_GIVEN TASK_
Reproduce the stretch of items below running from the line that contains "latitude: 51.2117" through the line that contains "city: Eagar", including both of those lines. Leave the pictures out of your answer.

--

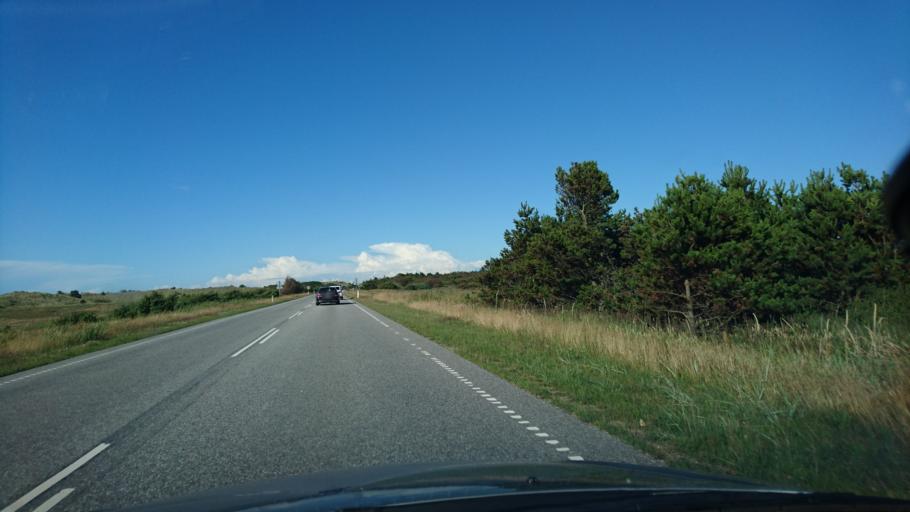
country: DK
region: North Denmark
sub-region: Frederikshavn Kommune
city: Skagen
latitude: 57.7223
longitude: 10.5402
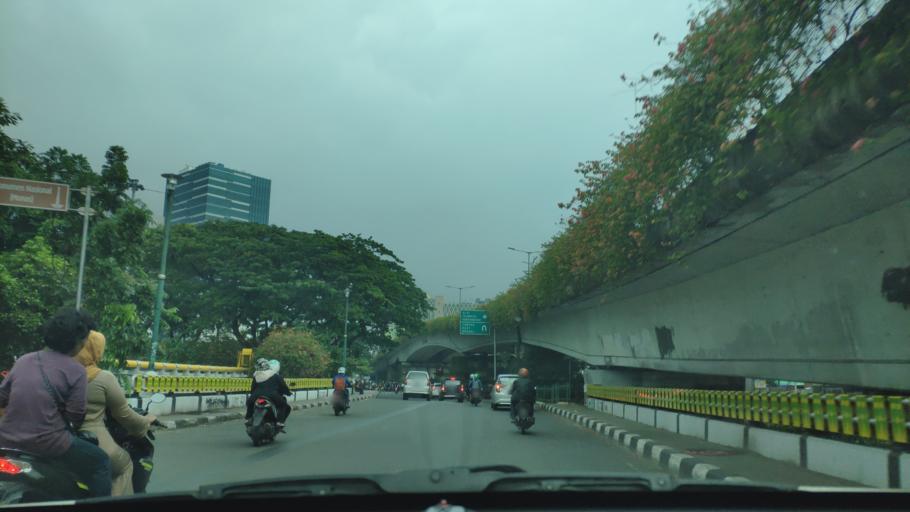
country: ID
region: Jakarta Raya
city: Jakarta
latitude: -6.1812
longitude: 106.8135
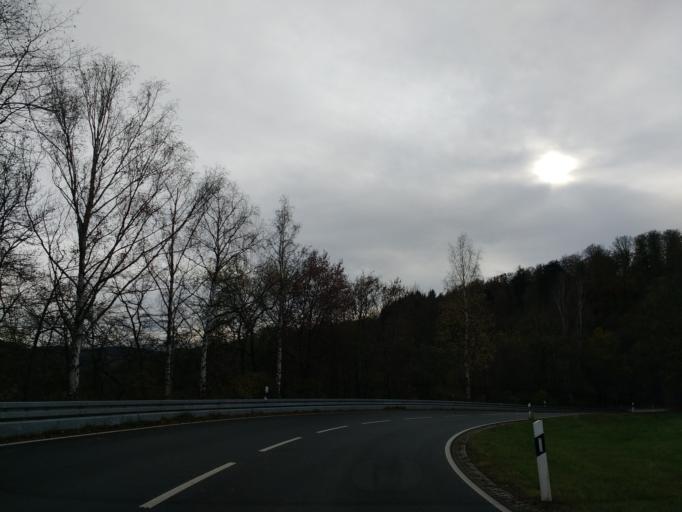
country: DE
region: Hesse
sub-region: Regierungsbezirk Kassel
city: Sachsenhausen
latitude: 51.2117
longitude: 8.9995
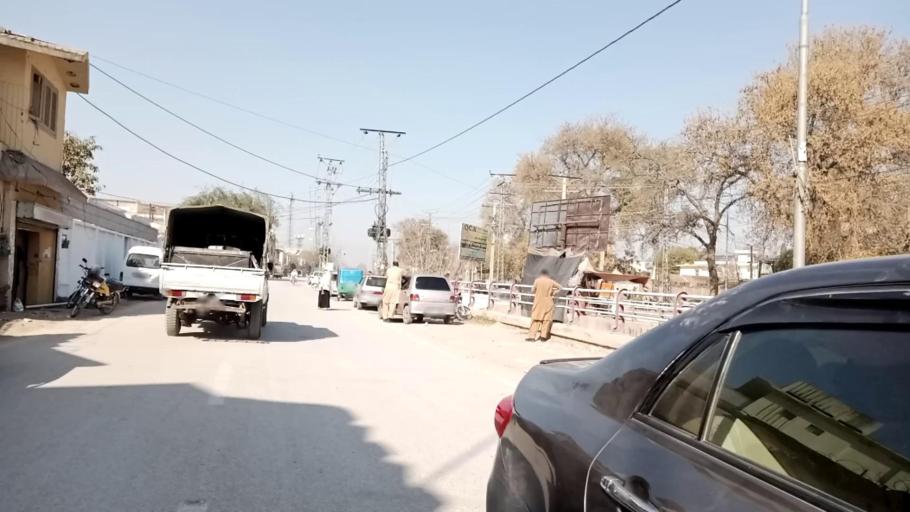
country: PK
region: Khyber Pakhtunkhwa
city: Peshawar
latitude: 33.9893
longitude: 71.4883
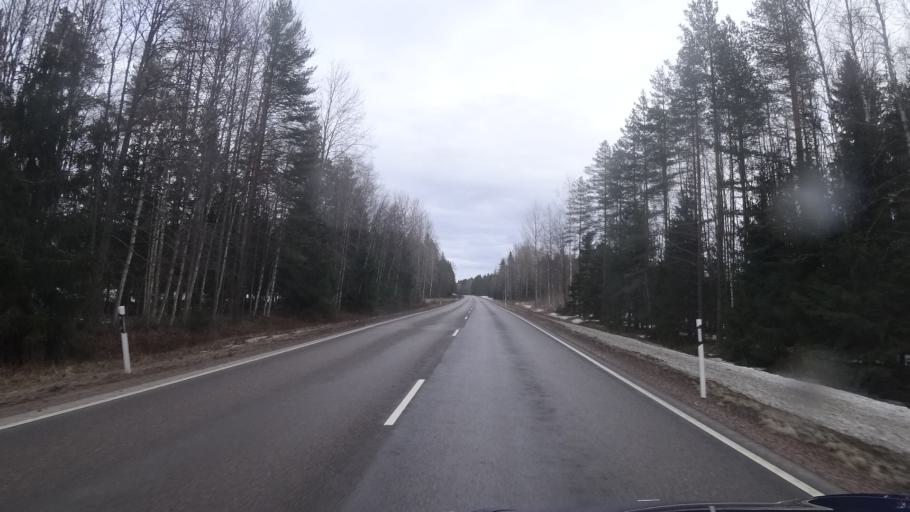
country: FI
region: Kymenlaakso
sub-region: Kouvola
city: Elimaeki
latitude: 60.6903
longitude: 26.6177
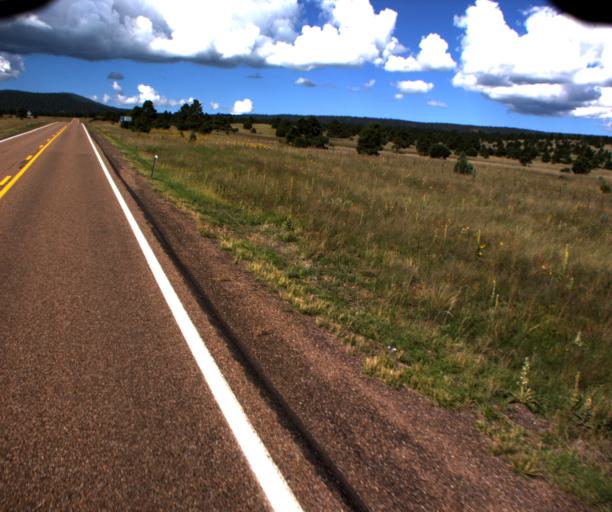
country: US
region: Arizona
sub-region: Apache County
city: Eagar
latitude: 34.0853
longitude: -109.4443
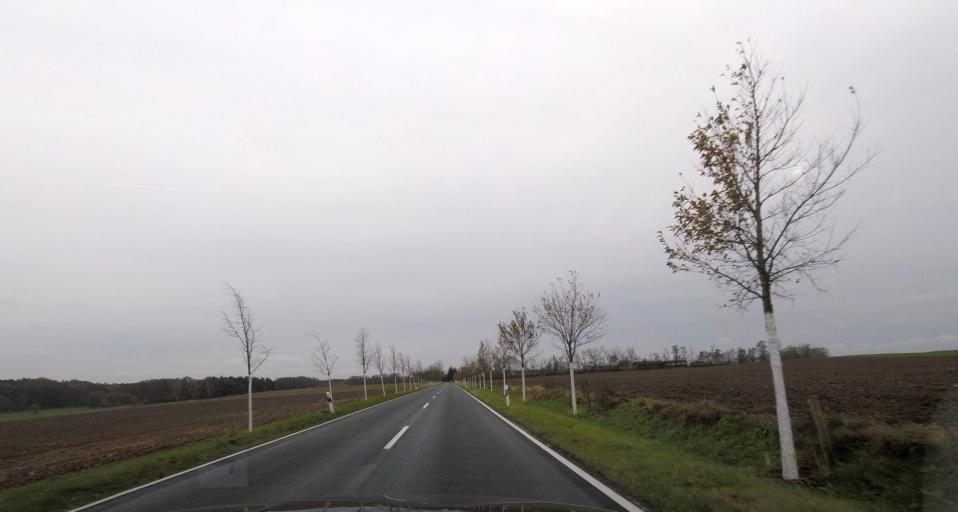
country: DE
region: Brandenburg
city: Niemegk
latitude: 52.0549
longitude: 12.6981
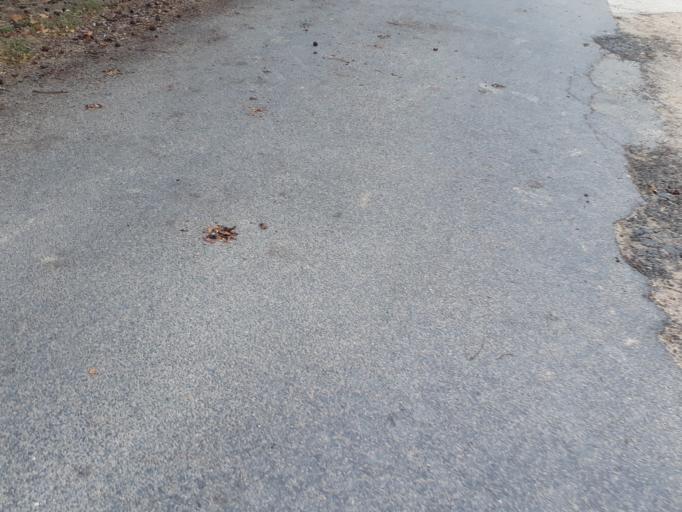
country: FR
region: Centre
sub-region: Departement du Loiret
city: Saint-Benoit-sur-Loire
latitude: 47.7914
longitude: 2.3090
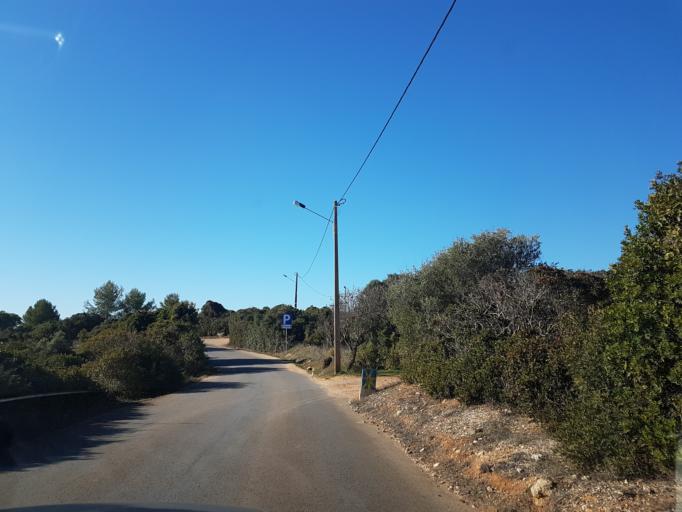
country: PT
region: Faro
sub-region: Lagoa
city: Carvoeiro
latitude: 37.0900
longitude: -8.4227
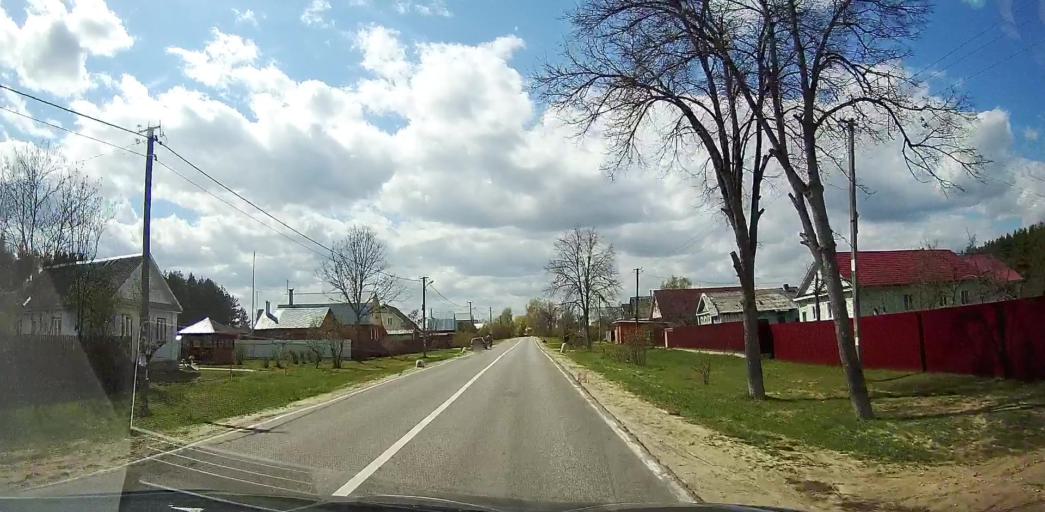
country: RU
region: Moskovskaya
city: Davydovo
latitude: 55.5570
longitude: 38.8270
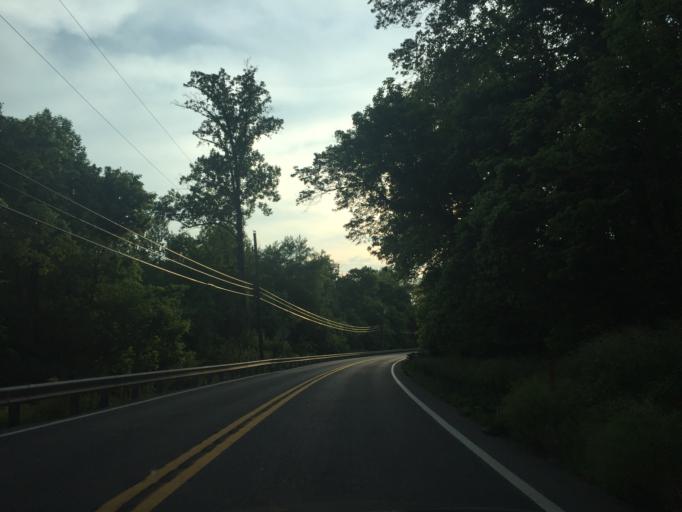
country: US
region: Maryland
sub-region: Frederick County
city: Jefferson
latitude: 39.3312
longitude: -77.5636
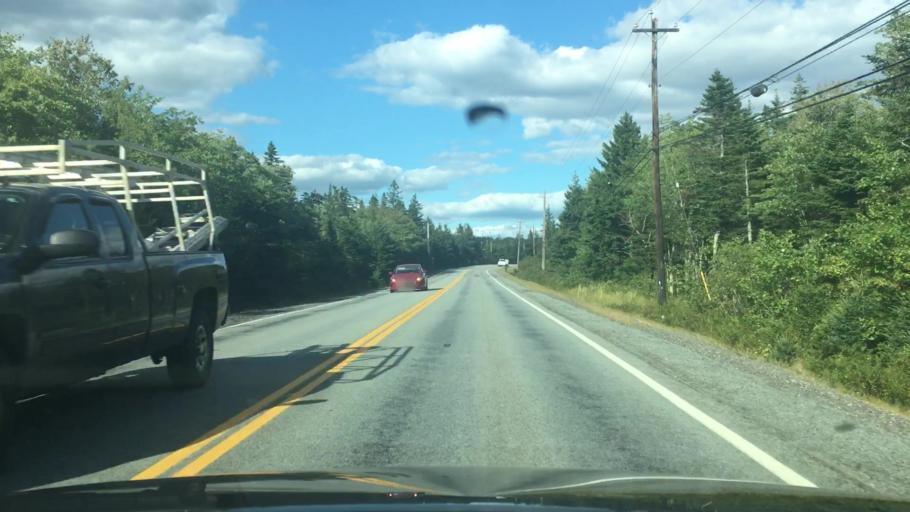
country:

--

_EXERCISE RESPONSE_
latitude: 51.2117
longitude: 8.9995
country: PK
region: Khyber Pakhtunkhwa
city: Peshawar
latitude: 33.9893
longitude: 71.4883
country: FI
region: Kymenlaakso
sub-region: Kouvola
city: Elimaeki
latitude: 60.6903
longitude: 26.6177
country: US
region: Arizona
sub-region: Apache County
city: Eagar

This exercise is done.